The remote control lets you scroll through DVD functions and inputs with ease. There are a total of 6 inputs including:digital, auxiliary, TV, tuner, disc, and USB that appear on the top of the remote or can be accessed by pressing the function button on the DVD player's main unit. You can choose your audio mode (Dolby, surround, multi or stereo) by pressing the Surr. button on the bottom of the remote. Pressing the sound button allows you to scroll through the different preset equalizers, there are different equalizer sets for playing movies than for listening to auxiliary devices or playing a CD.
I have two principal complaints about this system, 1) there is no option to set a custom equalizer and 2) the remote is two small and hard to see in the dark. Relating to my first complaint, this system sounds superb when watching DVD movies but the preset equalizers sell the systems capabilities short when listening to music. Bass response and volume do not seem to reach full potential when listening to a CD or MP3 off of a USB port. The radio sounds good on this system but I think it could sound better with a custom equalizer.

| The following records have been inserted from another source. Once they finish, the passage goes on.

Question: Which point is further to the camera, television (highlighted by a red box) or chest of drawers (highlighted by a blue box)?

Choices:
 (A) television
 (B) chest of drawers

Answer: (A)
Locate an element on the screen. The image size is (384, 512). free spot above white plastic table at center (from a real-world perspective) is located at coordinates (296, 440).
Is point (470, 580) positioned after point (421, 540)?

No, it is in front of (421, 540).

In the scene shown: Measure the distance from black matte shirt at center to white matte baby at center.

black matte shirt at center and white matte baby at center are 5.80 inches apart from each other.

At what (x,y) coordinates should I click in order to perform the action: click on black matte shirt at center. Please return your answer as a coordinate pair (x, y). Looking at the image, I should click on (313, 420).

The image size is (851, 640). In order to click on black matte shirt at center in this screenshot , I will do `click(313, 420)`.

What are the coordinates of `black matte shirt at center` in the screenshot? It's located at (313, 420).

I have found one way around my listening frustrations however, I just plug my computers sound card into the digital audio input and set the computers equalizer. If you don't have a computer with a sound card then this won't work for you, but for me the ability to connect this system to my computer is its saving grace. When I use the computer and Windows media player equalizers I get the bass and treble responses that I always knew this system was capable of. The sound quality of computer games like San Andreas also comes off quite well with this set up.
As for my second complaint, my primary use of this system is watching movies. I like to watch movies in the dark for the full theater effect. The remote has relatively small buttons that do not glow in the dark and this annoys me, enough said.
Overall this home theater system meets all of my needs, I wanted better sound for my big screen, computer, and Playstation. I needed a new DVD player and stereo system. I got all of those things and more with the ability to play files off of a USB flash drive and CD-R discs. The picture quality is great, sound completely envelopes you, and user friendliness is not an issue. If you want high priced performance in a lower cost system, the Philips HTS3440 is the right match for you.